Hey guys,
I'm working in a JS environment trying to find a reliable way of monitoring / controlling the print job progress on a GX420d (V56.17.17Z). So no, unfortunately no sparkly LINK-OS magic here. The printer is tucked in to our network and i'm communicating with it via PHP socket sending raw ZPL/SDG commands. Each interaction opens a socket and closes it afterwards.
The logic in the frontend is as follows:
get the printer identification (~HI), make adjustments
prepare a list of print jobs (1-n formats in ZPL)
loop through all the formats to print and:
on every iteration first get the printer status (~HS) → if problems like "paper out" notify user in frontend (dialog) and wait for confirmation, to restart the loop
if no problems → send format
wait 1 second (currently just pretending it's been printed)
if more formats in list → restart loop
The problems i'm listening on are: "head open", "ribbon out", "paper out", "buffer full" and "paused"
It's obvious now that waiting 1 second (3.3) before checking the printer status again for the next format is not reliable, because there's many different reasons why the actual physical print can be delayed and I would be reading the printer's status "too early". This means that if the printer runs out of paper, i wouldn't be able to tell before sending the next format.
The ultimate goal here is to be able to tell when the previous format has finished printing and only then restarting the loop.
I could be periodically checking for the "formats in receive buffer" and only restart the loop if it reaches 0, but what if (and that's a realistic use-case) another client is sending formats to the printer as well. The counter might never reach 0 then. On top of that I observed that sometimes '"formats in receive buffer" shows 1 even though there's nothing left to print nor any internal problem keeping the printer from printing that last format.
I'd very much appreciate if you guys could share some wisdom and help me find the last piece of the puzzle.
Cheers.
1 Replies
There's no built-in way to know when a specific print job has completed (with or without an error), that would be the job of a print spooler service. In a way, that looks similar (to some extent) to what you're building, so here are some suggestions:
Have you validated that ~HS will give you a response in all the scenarios you're listening on? The documentation ( https://www.zebra.com/content/dam/zebra/manuals/printers/common/program… ) indicates that ~HS will not send back a response if the printer is in one of a number of error states (MEDIA OUT, RIBBON OUT, HEAD OPEN, REWINDER FULL, HEAD OVER-TEMPERATURE). ~HQES is an alternative command you may want to look into.
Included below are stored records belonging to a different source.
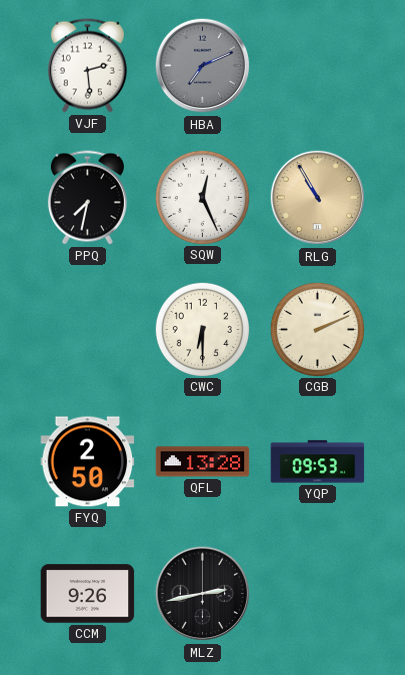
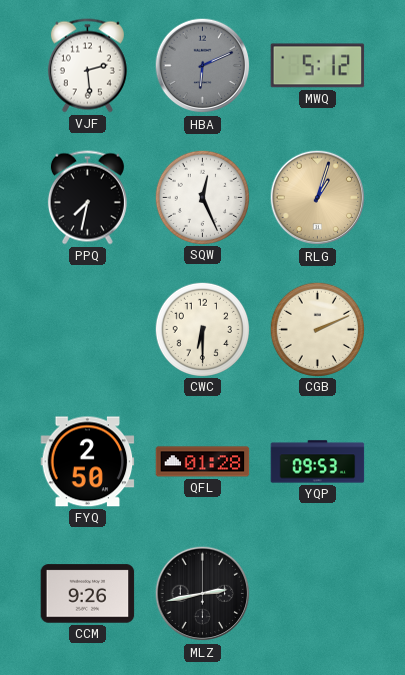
HBA: 7:11 -> 6:11
MWQ: none -> 5:12
RLG: 10:55 -> 1:03
QFL: 13:28 -> 01:28
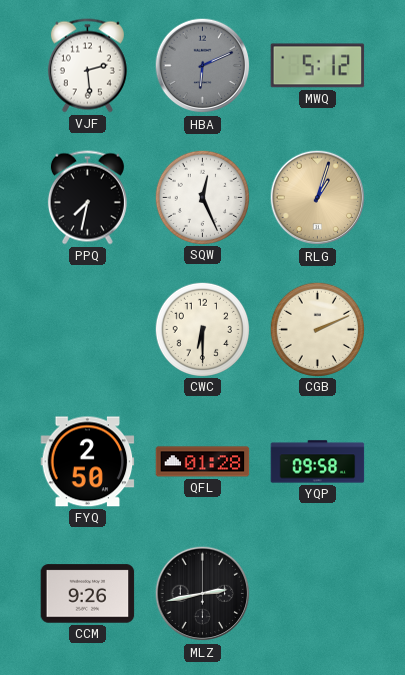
YQP: 09:53 -> 09:58
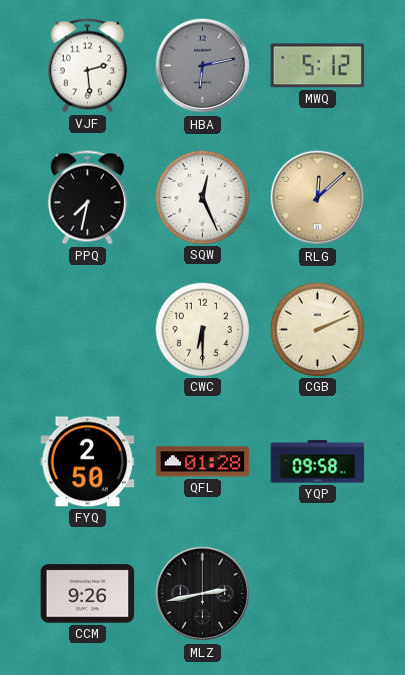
HBA: 6:11 -> 6:13
RLG: 1:03 -> 12:08
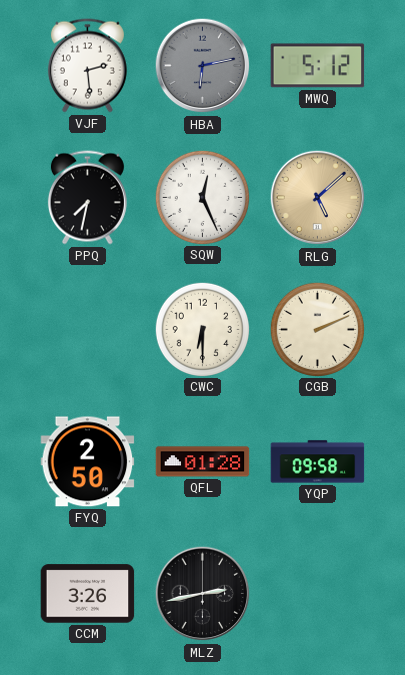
RLG: 12:08 -> 5:08
CCM: 9:26 -> 3:26
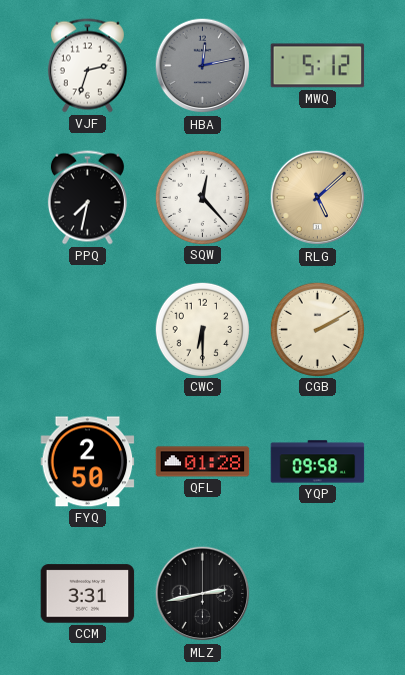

If you want to coordinate across multiple clients sending to the same server, you may want to implement spooling on your server. You can receive print jobs from the clients in a central service and add them all to a queue, so there's really only one client talking to the printer (your central service). That central service can then process print jobs from all clients in order so none of the clients can be starved.
If you don't want to have a single central service do the printing but still want to coordinate among clients, if you're already using a SQL database in your project, you can use the DB as a distributed lock. Clients would attempt to acquire a lock before printing and release it afterwards. If a client cannot acquire the lock because some other client has it, it has to wait until the lock is free, so there's again only one client talking to the printer at any given time.
Another alternative could be to, instead of sending multiple print jobs, build a single print job that consists of multiple pages and doing everything in one go.
Will any of those help with your use case?